A minipílula de progesterona isolada é uma opção contraceptiva segura para pacientes com histórico de trombose venosa profunda, pois não contém estrogênio, que é o componente associado ao aumento do risco tromboembólico. Diferente das pílulas combinadas, seu mecanismo de ação principal não é a anovulação.

Contexto Educacional

O conhecimento sobre os diferentes métodos contraceptivos e suas indicações e contraindicações é essencial para a prática médica, especialmente para residentes. As pílulas monofásicas contêm doses fixas de estrogênio e progesterona em todos os comprimidos ativos, ao contrário das multifásicas que variam as doses. O anel vaginal, assim como o adesivo transdérmico e as pílulas combinadas, tem como mecanismo de ação principal a inibição da ovulação, além de alterar o muco cervical e o endométrio, e não apenas o de barreira. O DIU de progesterona (SIU-LNG) age principalmente localmente, espessando o muco cervical e causando atrofia endometrial, o que dificulta a passagem dos espermatozoides e a implantação. Embora possa haver alguma supressão ovariana, sua ação anovulatória não é o mecanismo principal e muitas mulheres continuam a ovular. Portanto, a afirmação de que não tem ação anovulatória é imprecisa, pois pode ocorrer, mas não é seu efeito primário. Pacientes com doença inflamatória pélvica (DIP) aguda ou infecções sexualmente transmissíveis (ISTs) ativas têm contraindicação para a inserção do DIU de cobre, devido ao risco de exacerbação da infecção. A minipílula de progesterona isolada é uma excelente opção para pacientes com contraindicações ao estrogênio, como histórico de trombose venosa profunda, migrânea com aura ou tabagismo em idade avançada, pois a progesterona isolada não aumenta significativamente o risco tromboembólico. Portanto, a afirmação de que a minipílula de progesterona pode ser utilizada em pacientes com passado de trombose venosa profunda está correta.

Perguntas Frequentes

Qual o mecanismo de ação do DIU de progesterona e ele causa anovulação?

O DIU de progesterona age principalmente espessando o muco cervical, tornando-o hostil à passagem de espermatozoides, e causando atrofia endometrial. Embora possa haver alguma supressão ovariana em algumas mulheres, sua ação anovulatória não é o principal mecanismo e muitas continuam a ovular.
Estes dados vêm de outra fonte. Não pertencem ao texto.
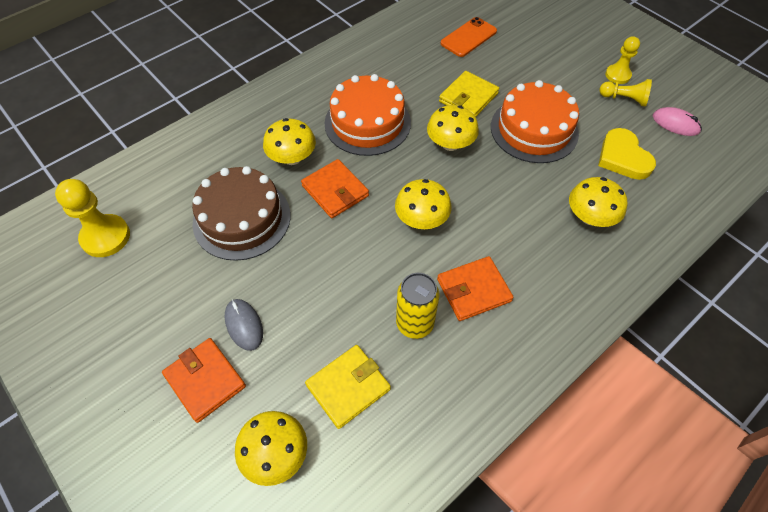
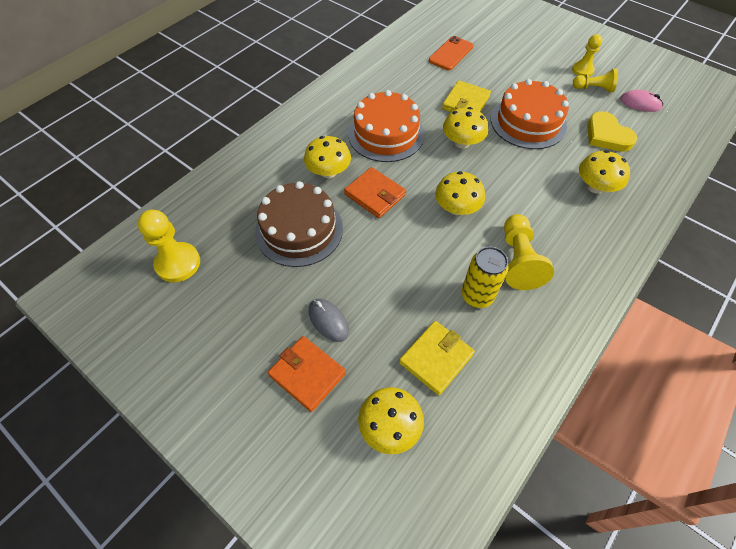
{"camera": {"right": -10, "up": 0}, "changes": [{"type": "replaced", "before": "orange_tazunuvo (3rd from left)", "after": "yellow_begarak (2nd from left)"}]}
Quais são as contraindicações para o uso do DIU de cobre?

As contraindicações para o DIU de cobre incluem gravidez, doença inflamatória pélvica (DIP) ativa ou recente, infecções sexualmente transmissíveis (ISTs) não tratadas, sangramento vaginal inexplicado, câncer cervical ou endometrial, e malformações uterinas que distorçam a cavidade. Doença inflamatória aguda é uma contraindicação.

Por que a minipílula de progesterona é segura para pacientes com histórico de trombose venosa profunda?

A minipílula de progesterona é segura porque não contém estrogênio, que é o hormônio associado ao aumento do risco de trombose. A progesterona isolada não aumenta significativamente o risco tromboembólico, tornando-a uma opção viável e de baixo risco para essas pacientes.